Have you noticed your parents love to buy gold during Diwali? Gold and silver are considered great investments for both the long term and the short term. If you are on the lookout for an uncomplicated and hassle-free way to earn returns, then this is one of the best investment plan with high returns for you.

Both buying and selling of gold, however, incurs a ‘making charge’, which may make it a little difficult to cut a profit when looking to invest for a very short tenure.

6. Short term debt funds

Short-term debt funds are managed conservatively with the sole aim of securing capital and providing good returns without the fear of market volatility. However, debt funds are complicated and if you really want to make money, you need to understand how they work. If you wish to invest for more than a year, debt funds are more tax-efficient than bank fixed deposits.

7. Large-cap mutual funds

Large-cap mutual funds invest in equity or stocks of large companies to achieve good growth in a short period of time. For short investments with high returns within one to three years look at these mutual funds.

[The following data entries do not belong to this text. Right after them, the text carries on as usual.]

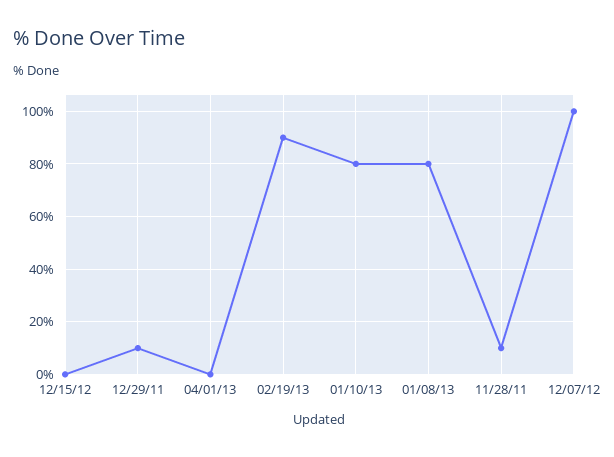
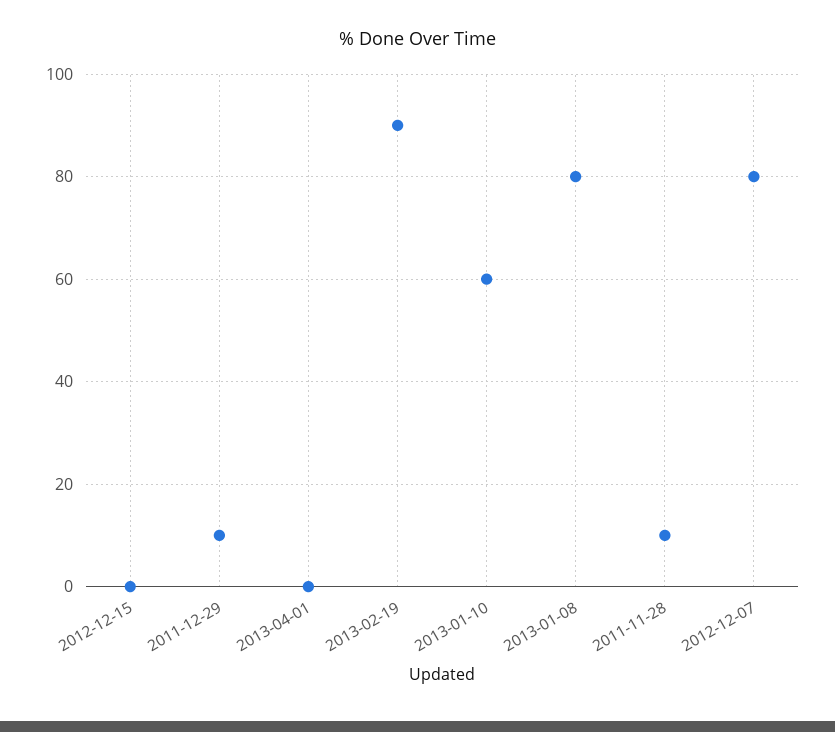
  {
    "12/15/12": 0,
    "12/29/11": 10,
    "04/01/13": 0,
    "02/19/13": 90,
-   "01/10/13": 80,
+   "01/10/13": 60,
    "01/08/13": 80,
    "11/28/11": 10,
-   "12/07/12": 100
+   "12/07/12": 80
  }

Equity markets can be highly volatile, and there is no security of capital, so be aware of your own risk appetite before you invest.

To summarise:

Types of short term investment options Risk level Tenure for investment
Bank fixed deposits Low-risk Minimum of 7 days and maximum of 10 years
Recurring deposits Low-risk Minimum of 6 months and maximum of 10 years
Savings account Low-risk No tenure here
Liquid funds Low-risk As little as one day to as much as 90 days or higher
Gold or Silver Low-risk Any
Short term debt funds Low-risk Anywhere from a month to six months or more depending on your goals
Large-cap mutual funds Higher risk compared to the others Start with a minimum tenure of 3 years

The best way to invest money is to create a separate goal-oriented short-term portfolio that finds a sound balance between risk and return. Learn about these short term investment plans with high returns to make your money grow and successfully meet your financial goals.

Disclaimer: This article is intended for general information purposes only and should not be construed as investment, insurance, tax or legal advice. You are encouraged to separately obtain independent advice when making decisions in these areas.